* Directions *
The full listing below should be printed word for word.

* Collected material *
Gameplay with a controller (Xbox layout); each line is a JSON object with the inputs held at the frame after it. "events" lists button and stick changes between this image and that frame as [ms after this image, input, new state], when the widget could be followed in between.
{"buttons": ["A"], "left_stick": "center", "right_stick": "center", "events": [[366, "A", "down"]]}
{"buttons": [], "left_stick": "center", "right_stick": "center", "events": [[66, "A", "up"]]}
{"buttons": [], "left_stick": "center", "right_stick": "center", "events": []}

* Reply *
Gameplay with a controller (Xbox layout); each line is a JSON object with the inputs held at the frame after it. "events" lists button and stick changes between this image and that frame as [ms after this image, input, new state], when the widget could be followed in between.
{"buttons": ["A"], "left_stick": "center", "right_stick": "center", "events": [[366, "A", "down"]]}
{"buttons": [], "left_stick": "center", "right_stick": "center", "events": [[66, "A", "up"]]}
{"buttons": [], "left_stick": "center", "right_stick": "center", "events": []}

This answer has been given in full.